- Born: Celia Graham 1976 (age 49–50) Glasgow
- Occupations: Actress, Singer/Songwriter
- Years active: 1987 - present

= Celia Graham =

British actress (born 1976)

Celia Graham (born in 1976) is a Scottish musical theatre actress. She began her career at the age of 11 performing in Scottish Opera's Street Scene by Kurt Weill, at the Theatre Royal in Glasgow.

She is mostly known for playing Christine Daaé in The Phantom of the Opera in 2008 with John Owen-Jones and she took over the role from Sierra Boggess in Love Never Dies in 2011 in London's West End. Celia Graham has done recording for films and television programmes.
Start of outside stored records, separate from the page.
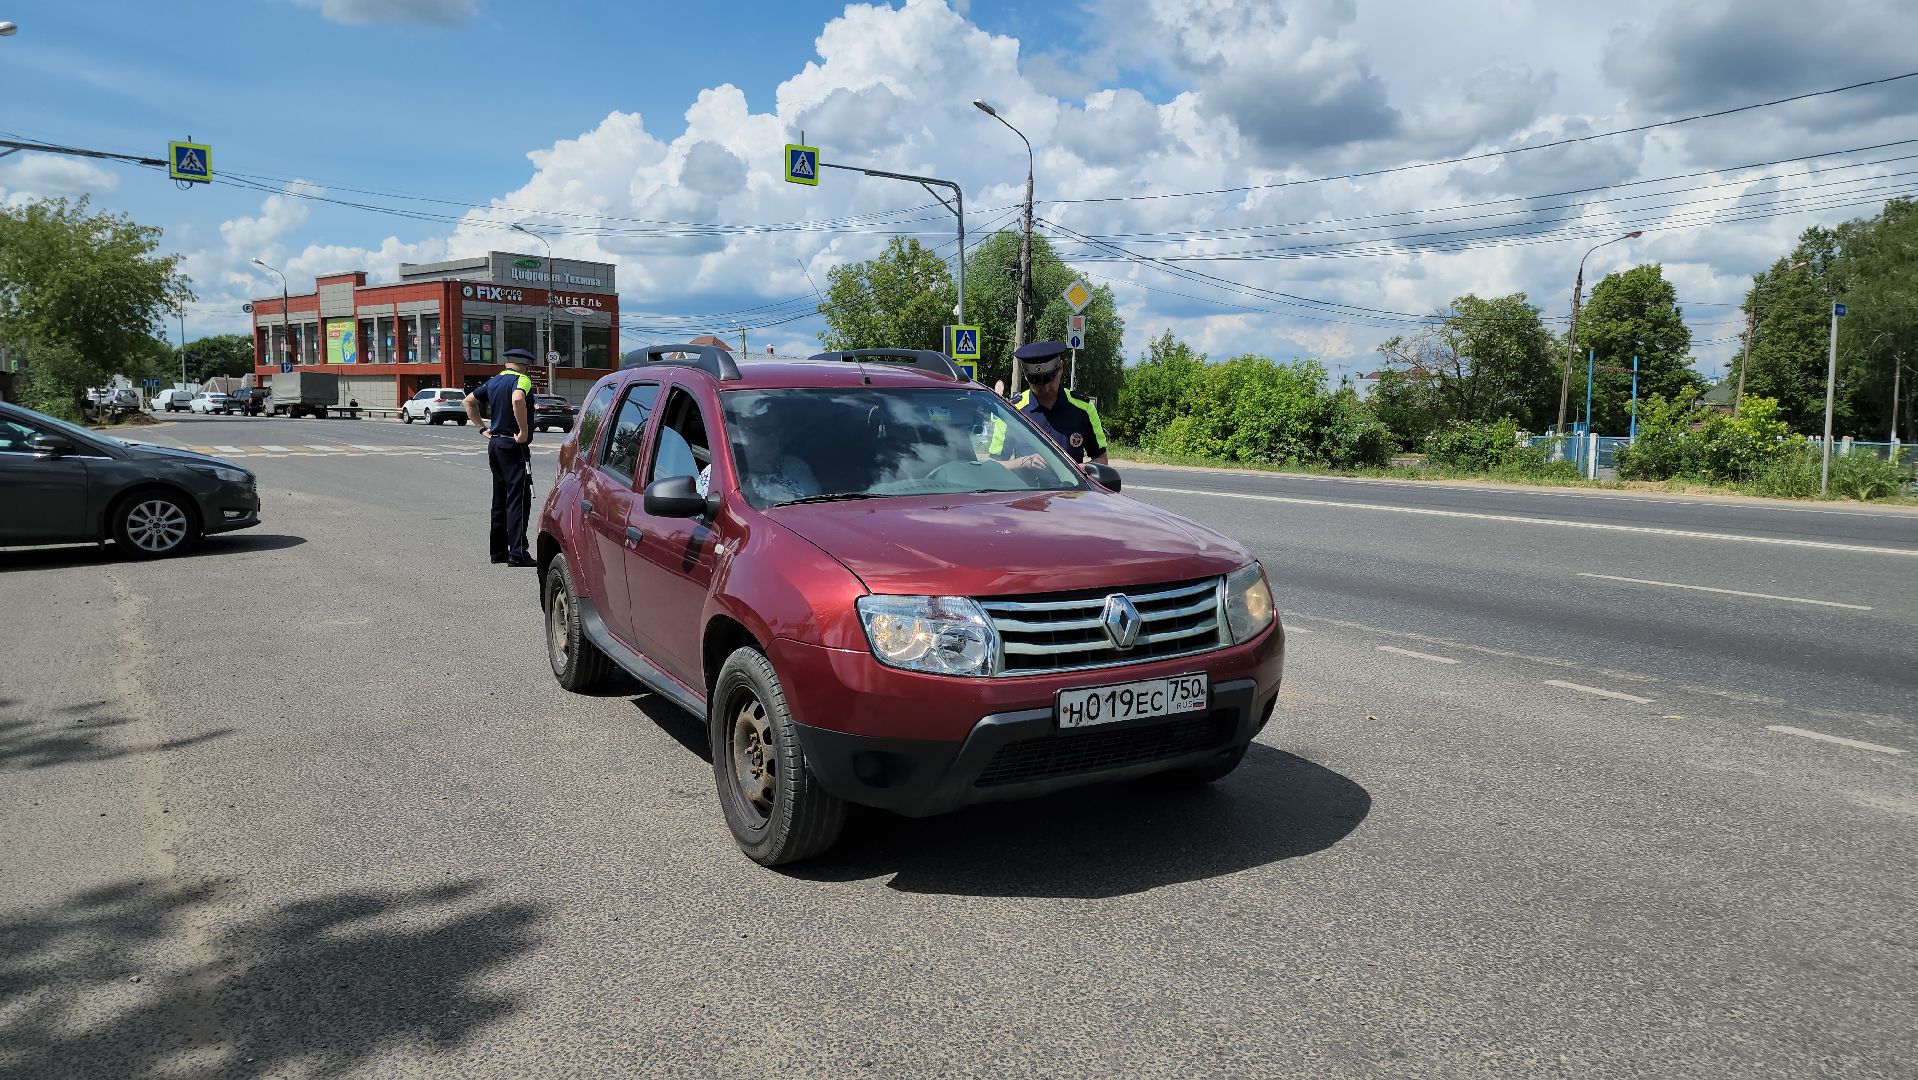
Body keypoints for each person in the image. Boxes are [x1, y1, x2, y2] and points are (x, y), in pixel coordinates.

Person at [465, 349, 537, 566]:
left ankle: (498, 552)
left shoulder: (494, 381)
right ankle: (518, 553)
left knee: (500, 498)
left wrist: (481, 428)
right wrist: (523, 431)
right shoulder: (522, 380)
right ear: (526, 366)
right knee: (518, 499)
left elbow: (468, 401)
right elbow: (517, 400)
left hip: (495, 443)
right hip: (513, 445)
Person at [999, 341, 1109, 467]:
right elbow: (994, 466)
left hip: (1071, 486)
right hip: (1026, 487)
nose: (1044, 388)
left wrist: (1080, 470)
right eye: (1036, 381)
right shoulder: (1011, 411)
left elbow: (1101, 460)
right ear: (1025, 375)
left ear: (1061, 368)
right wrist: (1022, 463)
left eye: (1049, 378)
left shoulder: (1083, 408)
Celia Graham was the last Christine Daaé in Love Never Dies.

She has done recording for Easy Virtue and Johnny English Reborn and Young Victoria.

As part of the celebrations in honour of the centenary of the Entente Cordiale, Celia Graham took part in a performance of Les Misérables at Windsor Castle with Ramin Karimloo and Michael Ball in the presence of Queen Elizabeth II and French President Jacques Chirac.

Celia has toured England with Ramin Karimloo where they stopped at main cities such as Southampton and Birmingham where they sang songs from Les Misérables, The Phantom of the Opera, Miss Saigon, South Pacific and Love Never Dies where it ended at the Southampton Mayflower Theatre.

Celia recently toured the U.K. And Europe playing Jellylorum in "Cats".